▶ **The problem**
Lines from the top of the entries through the line that has "decorative egg: present [733,346,794,423]" must be duplicated exactly, and no others.
■ ■ ■
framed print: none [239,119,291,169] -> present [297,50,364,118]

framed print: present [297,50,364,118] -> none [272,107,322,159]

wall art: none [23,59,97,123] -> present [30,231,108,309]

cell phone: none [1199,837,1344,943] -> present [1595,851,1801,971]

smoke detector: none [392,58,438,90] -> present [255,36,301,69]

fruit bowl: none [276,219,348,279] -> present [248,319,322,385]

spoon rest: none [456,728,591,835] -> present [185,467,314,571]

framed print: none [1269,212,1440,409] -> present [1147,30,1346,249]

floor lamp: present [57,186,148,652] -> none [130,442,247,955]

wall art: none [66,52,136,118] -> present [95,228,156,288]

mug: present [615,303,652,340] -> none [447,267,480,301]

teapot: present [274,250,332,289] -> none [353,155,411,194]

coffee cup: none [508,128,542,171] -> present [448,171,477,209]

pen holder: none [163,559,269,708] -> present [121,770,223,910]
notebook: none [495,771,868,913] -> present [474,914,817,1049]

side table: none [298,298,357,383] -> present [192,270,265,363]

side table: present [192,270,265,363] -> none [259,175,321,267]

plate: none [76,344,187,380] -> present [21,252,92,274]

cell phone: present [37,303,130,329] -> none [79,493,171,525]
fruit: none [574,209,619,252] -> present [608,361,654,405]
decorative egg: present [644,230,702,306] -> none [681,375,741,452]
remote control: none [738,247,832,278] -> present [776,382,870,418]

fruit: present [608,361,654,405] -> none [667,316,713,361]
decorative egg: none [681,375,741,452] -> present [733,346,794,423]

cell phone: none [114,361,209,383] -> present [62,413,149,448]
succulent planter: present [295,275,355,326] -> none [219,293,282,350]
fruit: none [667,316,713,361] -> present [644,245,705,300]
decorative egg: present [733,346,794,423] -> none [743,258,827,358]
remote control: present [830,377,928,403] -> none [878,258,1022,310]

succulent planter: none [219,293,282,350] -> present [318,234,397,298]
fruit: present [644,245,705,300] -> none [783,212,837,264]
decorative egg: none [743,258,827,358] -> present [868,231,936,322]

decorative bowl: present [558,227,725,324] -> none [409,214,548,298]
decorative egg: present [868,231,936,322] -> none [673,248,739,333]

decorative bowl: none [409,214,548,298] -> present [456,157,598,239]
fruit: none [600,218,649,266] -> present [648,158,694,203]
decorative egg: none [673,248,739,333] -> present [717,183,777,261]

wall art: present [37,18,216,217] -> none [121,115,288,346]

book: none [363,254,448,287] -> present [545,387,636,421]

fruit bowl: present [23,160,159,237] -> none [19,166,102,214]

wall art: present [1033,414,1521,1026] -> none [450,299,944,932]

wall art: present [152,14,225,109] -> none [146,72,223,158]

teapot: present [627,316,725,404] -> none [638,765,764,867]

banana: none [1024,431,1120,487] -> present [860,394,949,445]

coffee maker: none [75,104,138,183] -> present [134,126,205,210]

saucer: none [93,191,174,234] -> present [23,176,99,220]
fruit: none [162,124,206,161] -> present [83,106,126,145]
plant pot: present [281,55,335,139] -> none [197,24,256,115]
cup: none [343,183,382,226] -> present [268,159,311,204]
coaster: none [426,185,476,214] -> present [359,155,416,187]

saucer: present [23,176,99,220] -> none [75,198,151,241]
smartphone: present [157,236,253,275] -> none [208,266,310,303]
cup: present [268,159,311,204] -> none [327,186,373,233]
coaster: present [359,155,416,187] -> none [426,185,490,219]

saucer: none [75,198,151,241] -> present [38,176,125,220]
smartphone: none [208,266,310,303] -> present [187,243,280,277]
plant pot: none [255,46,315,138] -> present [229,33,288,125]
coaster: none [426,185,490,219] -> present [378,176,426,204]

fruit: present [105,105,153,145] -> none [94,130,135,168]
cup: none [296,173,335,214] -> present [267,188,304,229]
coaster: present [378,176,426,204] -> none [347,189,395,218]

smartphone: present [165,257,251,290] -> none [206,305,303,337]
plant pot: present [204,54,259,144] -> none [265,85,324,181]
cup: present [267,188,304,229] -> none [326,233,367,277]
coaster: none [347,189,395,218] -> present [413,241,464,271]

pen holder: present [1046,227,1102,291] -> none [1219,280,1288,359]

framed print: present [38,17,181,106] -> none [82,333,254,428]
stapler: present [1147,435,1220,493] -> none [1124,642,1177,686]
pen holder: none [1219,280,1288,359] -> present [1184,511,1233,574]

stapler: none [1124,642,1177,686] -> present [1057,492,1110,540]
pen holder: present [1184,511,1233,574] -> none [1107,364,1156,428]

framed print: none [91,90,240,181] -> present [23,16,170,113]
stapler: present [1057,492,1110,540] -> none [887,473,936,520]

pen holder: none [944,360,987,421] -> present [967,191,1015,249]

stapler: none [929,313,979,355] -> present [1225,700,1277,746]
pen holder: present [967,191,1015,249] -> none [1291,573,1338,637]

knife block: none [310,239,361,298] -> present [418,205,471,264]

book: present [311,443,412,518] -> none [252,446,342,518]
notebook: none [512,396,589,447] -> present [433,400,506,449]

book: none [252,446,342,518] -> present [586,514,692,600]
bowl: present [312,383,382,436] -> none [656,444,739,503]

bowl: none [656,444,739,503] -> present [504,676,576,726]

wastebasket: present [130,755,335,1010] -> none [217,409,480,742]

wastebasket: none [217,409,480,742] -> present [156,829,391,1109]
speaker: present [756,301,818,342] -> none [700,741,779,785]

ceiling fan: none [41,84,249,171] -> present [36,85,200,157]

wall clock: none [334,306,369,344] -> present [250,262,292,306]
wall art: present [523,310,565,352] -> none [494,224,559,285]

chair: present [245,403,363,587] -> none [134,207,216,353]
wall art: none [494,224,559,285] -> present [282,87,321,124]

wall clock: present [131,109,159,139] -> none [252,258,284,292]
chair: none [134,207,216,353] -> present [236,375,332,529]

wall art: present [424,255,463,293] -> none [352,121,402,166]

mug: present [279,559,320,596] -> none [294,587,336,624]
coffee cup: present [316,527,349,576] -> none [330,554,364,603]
■ ■ ■
▶ **Answer for the task**
framed print: none [239,119,291,169] -> present [297,50,364,118]

framed print: present [297,50,364,118] -> none [272,107,322,159]

wall art: none [23,59,97,123] -> present [30,231,108,309]

cell phone: none [1199,837,1344,943] -> present [1595,851,1801,971]

smoke detector: none [392,58,438,90] -> present [255,36,301,69]

fruit bowl: none [276,219,348,279] -> present [248,319,322,385]

spoon rest: none [456,728,591,835] -> present [185,467,314,571]

framed print: none [1269,212,1440,409] -> present [1147,30,1346,249]

floor lamp: present [57,186,148,652] -> none [130,442,247,955]

wall art: none [66,52,136,118] -> present [95,228,156,288]

mug: present [615,303,652,340] -> none [447,267,480,301]

teapot: present [274,250,332,289] -> none [353,155,411,194]

coffee cup: none [508,128,542,171] -> present [448,171,477,209]

pen holder: none [163,559,269,708] -> present [121,770,223,910]
notebook: none [495,771,868,913] -> present [474,914,817,1049]

side table: none [298,298,357,383] -> present [192,270,265,363]

side table: present [192,270,265,363] -> none [259,175,321,267]

plate: none [76,344,187,380] -> present [21,252,92,274]

cell phone: present [37,303,130,329] -> none [79,493,171,525]
fruit: none [574,209,619,252] -> present [608,361,654,405]
decorative egg: present [644,230,702,306] -> none [681,375,741,452]
remote control: none [738,247,832,278] -> present [776,382,870,418]

fruit: present [608,361,654,405] -> none [667,316,713,361]
decorative egg: none [681,375,741,452] -> present [733,346,794,423]

cell phone: none [114,361,209,383] -> present [62,413,149,448]
succulent planter: present [295,275,355,326] -> none [219,293,282,350]
fruit: none [667,316,713,361] -> present [644,245,705,300]
decorative egg: present [733,346,794,423] -> none [743,258,827,358]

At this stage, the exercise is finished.